Ia menambahkan, saat ini yang diperlukan adalah keseriusan seluruh elemen masyarakat dan pemerintah untuk mempercepat proses pemekaran.
“Pemekaran Tanah Kambatang Lima ini akan menciptakan keadilan bagi masyarakat yang selama ini belum menikmati pembangunan infrastruktur secara merata. Tanah Bumbu sudah membuktikannya,” katanya.
Surat itu merupakan tindak lanjut dari permohonan rekomendasi pemekaran wilayah yang diajukan oleh Bupati Kotabaru melalui surat nomor 100/307/PEM-SETDA tertanggal 2 Maret 2026.
Rencana pemekaran dilakukan untuk meningkatkan pelayanan publik, memperpendek rentang kendali birokrasi, memudahkan jangkauan pelayanan kepada masyarakat, serta mendorong pemberdayaan masyarakat dan pembangunan desa.
Baca: Kisah Unik Ganjar Pranowo di Masa Kecilnya untuk Membantu Ibu
Pemerintah Kabupaten Kotabaru mengusulkan pembentukan kabupaten baru bernama Kabupaten Tanah Kambatang Lima sebagai bagian dari upaya tersebut.

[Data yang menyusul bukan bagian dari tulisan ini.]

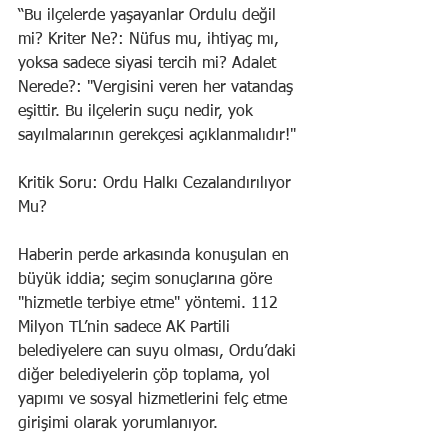
“Bu ilçelerde yaşayanlar Ordulu değil 
mi? Kriter Ne?: Nüfus mu, ihtiyaç mı, 
yoksa sadece siyasi tercih mi? Adalet 
Nerede?: "Vergisini veren her vatandaş 
eşittir. Bu ilçelerin suçu nedir, yok 
sayılmalarının gerekçesi açıklanmalıdır!"
Kritik Soru: Ordu Halkı Cezalandırılıyor 
Mu?
Haberin perde arkasında konuşulan en 
büyük iddia; seçim sonuçlarına göre 
"hizmetle terbiye etme" yöntemi. 112 
Milyon TL’nin sadece AK Partili 
belediyelere can suyu olması, Ordu’daki 
diğer belediyelerin çöp toplama, yol 
yapımı ve sosyal hizmetlerini felç etme 
girişimi olarak yorumlanıyor.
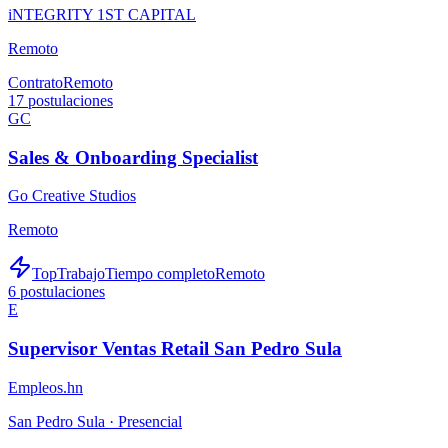
iNTEGRITY 1ST CAPITAL
Remoto
Contrato
Remoto
17
postulaciones
GC
Sales & Onboarding Specialist
Go Creative Studios
Remoto
TopTrabajo
Tiempo completo
Remoto
6
postulaciones
E
Supervisor Ventas Retail San Pedro Sula
Empleos.hn
San Pedro Sula ·
Presencial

Selain itu, Gubernur Kalimantan Selatan menyatakan dukungannya terhadap rencana itu. Dukungan tersebut merujuk pada ketentuan huruf b Pasal 37 Undang-Undang Nomor 23 Tahun 2014 tentang Pemerintahan Daerah, yang mengatur bahwa salah satu syarat administratif pembentukan daerah adalah persetujuan bersama antara DPRD Provinsi dan gubernur.
Dalam surat itu, gubernur meminta DPRD Provinsi Kalimantan Selatan menjadwalkan rapat paripurna untuk membahas pembentukan calon daerah otonom baru Kabupaten Tanah Kambatang Lima.